The City’s 2016 decision to terminate its public transportation services and transfer the responsibility to the County directly impacted thousands of Poughkeepsie residents. Furthermore, it is apparent that this arrangement disproportionately affects communities of color. This decision was made without conducting a service equity analysis and against the voices of the Poughkeepsie’s surrounding neighborhoods.

“Community Voices Head is disappointed in the FTA’s decision, but we will not be deterred. As an organization, we will continue to fight for bus routes to be restored to Northside Poughkeepsie residents. Public transportation serves as a lifeline for thousands of these residents, and it is disheartening to see the local government not work to ensure those needs are met. CVH will amplify the voices of those affected and see that this decision does not silence them,” said Aufa Atta-Mensah, Esq., Executive Director, Community Voices Heard.

“The County avoided Title VI liability by abandoning its original plan to replace 55 streets with 22 streets. Those changes were made after the pushback from Community Voices Heard members and the previous Common Council.  As Common Council Member At Large I will work with my colleagues and CVH to make sure bus rider transportation needs are met,” said Poughkeepsie Common Council President Ann Finney.

“We will keep fighting in spite of the FTA decision.

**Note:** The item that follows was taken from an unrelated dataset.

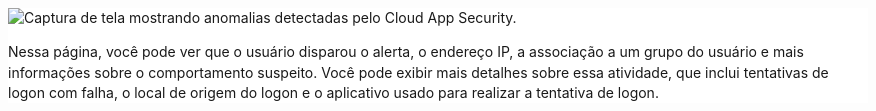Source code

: ![Captura de tela mostrando anomalias detectadas pelo Cloud App Security.](./media/detect-attacks-before-damage/detect-attacks-before-damage-fig8.png)

Nessa página, você pode ver que o usuário disparou o alerta, o endereço IP, a associação a um grupo do usuário e mais informações sobre o comportamento suspeito. Você pode exibir mais detalhes sobre essa atividade, que inclui tentativas de logon com falha, o local de origem do logon e o aplicativo usado para realizar a tentativa de logon.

Beginning March 3rd, CVH members will begin monitoring the new bus routes and meet with County transportation officials to ensure an effective public transportation system is in place. Every city deserves a transportation system that serves its people equally. Poughkeepsie will not be the exception,” said Karlton Jones, Poughkeepsie Bus Rider, and CVH member.


About AJ Woodson (2369 Articles)
AJ Woodson is the Editor-In-Chief of Black Westchester and Co-Owner of Urban Soul Media Group, the parent company. AJ is a Father, Brother, Author, Writer, Journalism Fellow, Rapper, Radio Personality, Hip-Hop Historian and A Freelance Journalist whose byline has appeared in several print publications and online sites including The Source, Vibe, the Village Voice, Upscale,,, Rolling Out Newspaper, Spiritual Minded Magazine and several others.

1 Comment on Community Voices Heard Reacts to FTA’s Decision on Civil Rights Violation in Case of Poughkeepsie Buses

  1. There is a lot of context missing from this article. For instance, there is no mention of CVH, Ann Finney,and the previous Common Council blocking the transfer of city bus assets to the county for months, buses which could have been put on the streets much sooner to provide additional coverage. They were preventing these buses from being put in service for the residents under a seemingly phony promise that they were going to restore a city-run bus service. Ann Finney wrote to the FTA that she would just that immediately once she and the new Council were in office. She has refused to answer any questions about this and the subject she has yet to put this item on a Common Council agenda. At the very least, she is not being transparent about what she is planning. Also, a posed photo showing a CVH rep happily pointing to new county bus routes on a map suggested that even they have backed off their previous positions and are now on board with the county running the buses. I should probably also point out that this same Ann Finney has been helping a group of affluent white residents who are trying to block a daycare center in their neighborhood because they are afraid that children from ‘other parts of the city’ might attend. She calls it working for neighborhood preservation. There is a lot more to all this that what appears in this story. And several other people who could have been interviewed.